Set out the lines below as a numbered list, leaving out any blank ones.

start Supplied material

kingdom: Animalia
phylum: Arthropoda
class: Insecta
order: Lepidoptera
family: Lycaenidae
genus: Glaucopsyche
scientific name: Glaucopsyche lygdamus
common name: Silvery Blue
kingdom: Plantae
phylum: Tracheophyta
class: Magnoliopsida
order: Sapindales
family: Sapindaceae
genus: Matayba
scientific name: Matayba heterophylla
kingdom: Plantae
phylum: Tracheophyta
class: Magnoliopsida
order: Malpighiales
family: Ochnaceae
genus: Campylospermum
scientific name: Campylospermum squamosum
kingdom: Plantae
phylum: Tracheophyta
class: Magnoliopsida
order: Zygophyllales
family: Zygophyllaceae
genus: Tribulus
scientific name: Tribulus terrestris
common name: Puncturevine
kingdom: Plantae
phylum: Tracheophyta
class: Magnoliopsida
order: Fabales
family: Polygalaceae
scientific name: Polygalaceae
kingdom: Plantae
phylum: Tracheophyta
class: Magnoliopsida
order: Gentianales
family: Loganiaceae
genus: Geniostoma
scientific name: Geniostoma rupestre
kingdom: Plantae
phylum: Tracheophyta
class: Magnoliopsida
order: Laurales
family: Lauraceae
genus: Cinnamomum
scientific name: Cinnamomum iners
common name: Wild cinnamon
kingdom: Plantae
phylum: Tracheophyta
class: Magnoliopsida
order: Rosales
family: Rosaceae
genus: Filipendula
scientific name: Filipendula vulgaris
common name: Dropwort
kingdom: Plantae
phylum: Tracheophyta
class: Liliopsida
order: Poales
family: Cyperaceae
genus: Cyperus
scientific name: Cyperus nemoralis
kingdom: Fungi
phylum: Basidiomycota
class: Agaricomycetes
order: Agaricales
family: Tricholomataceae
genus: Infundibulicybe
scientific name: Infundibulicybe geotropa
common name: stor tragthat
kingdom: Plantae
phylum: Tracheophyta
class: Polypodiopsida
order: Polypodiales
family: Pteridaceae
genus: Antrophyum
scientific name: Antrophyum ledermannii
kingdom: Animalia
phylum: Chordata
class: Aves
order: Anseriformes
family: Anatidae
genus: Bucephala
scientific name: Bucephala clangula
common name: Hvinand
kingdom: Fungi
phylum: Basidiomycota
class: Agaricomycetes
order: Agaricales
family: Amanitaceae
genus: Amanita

end Supplied material

**Result of the exercise**
1. kingdom: Animalia
2. phylum: Arthropoda
3. class: Insecta
4. order: Lepidoptera
5. family: Lycaenidae
6. genus: Glaucopsyche
7. scientific name: Glaucopsyche lygdamus
8. common name: Silvery Blue
9. kingdom: Plantae
10. phylum: Tracheophyta
11. class: Magnoliopsida
12. order: Sapindales
13. family: Sapindaceae
14. genus: Matayba
15. scientific name: Matayba heterophylla
16. kingdom: Plantae
17. phylum: Tracheophyta
18. class: Magnoliopsida
19. order: Malpighiales
20. family: Ochnaceae
21. genus: Campylospermum
22. scientific name: Campylospermum squamosum
23. kingdom: Plantae
24. phylum: Tracheophyta
25. class: Magnoliopsida
26. order: Zygophyllales
27. family: Zygophyllaceae
28. genus: Tribulus
29. scientific name: Tribulus terrestris
30. common name: Puncturevine
31. kingdom: Plantae
32. phylum: Tracheophyta
33. class: Magnoliopsida
34. order: Fabales
35. family: Polygalaceae
36. scientific name: Polygalaceae
37. kingdom: Plantae
38. phylum: Tracheophyta
39. class: Magnoliopsida
40. order: Gentianales
41. family: Loganiaceae
42. genus: Geniostoma
43. scientific name: Geniostoma rupestre
44. kingdom: Plantae
45. phylum: Tracheophyta
46. class: Magnoliopsida
47. order: Laurales
48. family: Lauraceae
49. genus: Cinnamomum
50. scientific name: Cinnamomum iners
51. common name: Wild cinnamon
52. kingdom: Plantae
53. phylum: Tracheophyta
54. class: Magnoliopsida
55. order: Rosales
56. family: Rosaceae
57. genus: Filipendula
58. scientific name: Filipendula vulgaris
59. common name: Dropwort
60. kingdom: Plantae
61. phylum: Tracheophyta
62. class: Liliopsida
63. order: Poales
64. family: Cyperaceae
65. genus: Cyperus
66. scientific name: Cyperus nemoralis
67. kingdom: Fungi
68. phylum: Basidiomycota
69. class: Agaricomycetes
70. order: Agaricales
71. family: Tricholomataceae
72. genus: Infundibulicybe
73. scientific name: Infundibulicybe geotropa
74. common name: stor tragthat
75. kingdom: Plantae
76. phylum: Tracheophyta
77. class: Polypodiopsida
78. order: Polypodiales
79. family: Pteridaceae
80. genus: Antrophyum
81. scientific name: Antrophyum ledermannii
82. kingdom: Animalia
83. phylum: Chordata
84. class: Aves
85. order: Anseriformes
86. family: Anatidae
87. genus: Bucephala
88. scientific name: Bucephala clangula
89. common name: Hvinand
90. kingdom: Fungi
91. phylum: Basidiomycota
92. class: Agaricomycetes
93. order: Agaricales
94. family: Amanitaceae
95. genus: Amanita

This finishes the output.